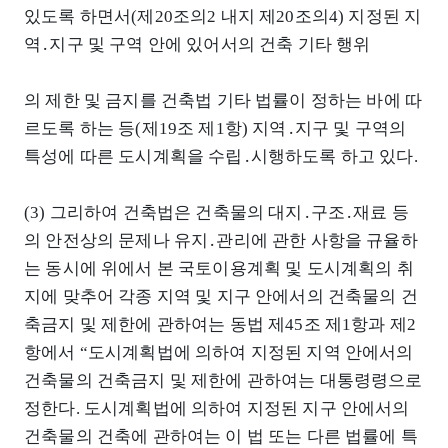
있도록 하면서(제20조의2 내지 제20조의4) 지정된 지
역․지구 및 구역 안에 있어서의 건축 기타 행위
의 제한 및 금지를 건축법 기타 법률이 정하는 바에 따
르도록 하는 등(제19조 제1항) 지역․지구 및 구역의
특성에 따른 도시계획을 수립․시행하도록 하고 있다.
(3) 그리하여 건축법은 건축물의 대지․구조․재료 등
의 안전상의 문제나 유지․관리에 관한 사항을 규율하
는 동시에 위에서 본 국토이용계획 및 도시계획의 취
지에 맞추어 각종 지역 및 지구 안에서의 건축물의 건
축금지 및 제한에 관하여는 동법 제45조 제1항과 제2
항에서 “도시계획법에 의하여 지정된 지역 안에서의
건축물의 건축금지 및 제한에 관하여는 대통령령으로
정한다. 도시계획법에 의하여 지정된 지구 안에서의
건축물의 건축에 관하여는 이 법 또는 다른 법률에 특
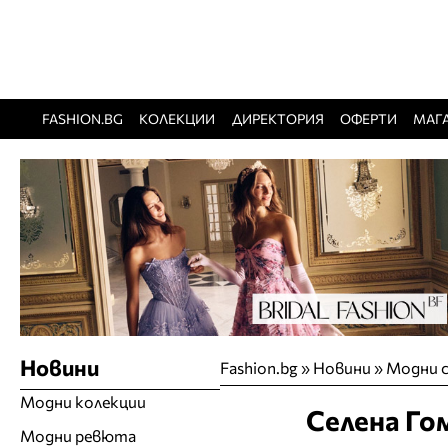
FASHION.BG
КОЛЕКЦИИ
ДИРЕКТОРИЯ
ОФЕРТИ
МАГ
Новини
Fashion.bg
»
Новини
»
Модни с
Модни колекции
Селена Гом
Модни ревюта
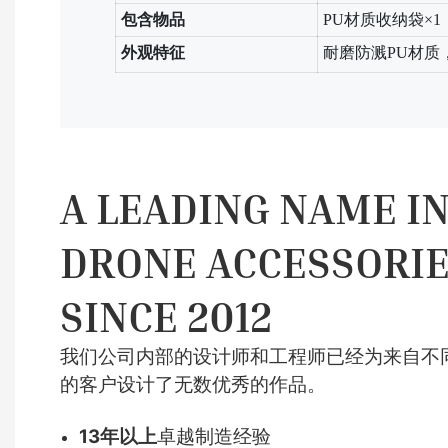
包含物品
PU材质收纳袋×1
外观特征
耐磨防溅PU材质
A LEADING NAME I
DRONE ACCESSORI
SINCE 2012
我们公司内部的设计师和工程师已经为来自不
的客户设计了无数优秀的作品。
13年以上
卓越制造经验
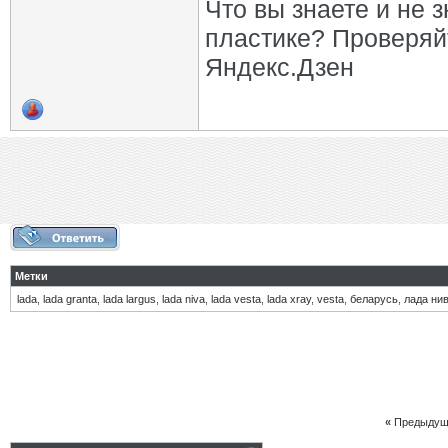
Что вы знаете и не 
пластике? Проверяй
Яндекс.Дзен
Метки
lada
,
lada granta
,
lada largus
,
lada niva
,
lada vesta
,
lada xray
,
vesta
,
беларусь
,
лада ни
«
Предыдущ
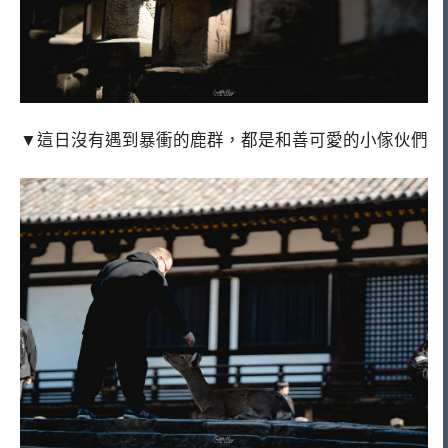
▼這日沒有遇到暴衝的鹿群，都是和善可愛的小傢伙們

###

Activity =
Reproduce the text from the start of the rows through the line containing "지에 맞추어 각종 지역 및 지구 안에서의 건축물의 건", including both ends, and leave the pictures out of your answer.

Exercise solution =
있도록 하면서(제20조의2 내지 제20조의4) 지정된 지
역․지구 및 구역 안에 있어서의 건축 기타 행위
의 제한 및 금지를 건축법 기타 법률이 정하는 바에 따
르도록 하는 등(제19조 제1항) 지역․지구 및 구역의
특성에 따른 도시계획을 수립․시행하도록 하고 있다.
(3) 그리하여 건축법은 건축물의 대지․구조․재료 등
의 안전상의 문제나 유지․관리에 관한 사항을 규율하
는 동시에 위에서 본 국토이용계획 및 도시계획의 취
지에 맞추어 각종 지역 및 지구 안에서의 건축물의 건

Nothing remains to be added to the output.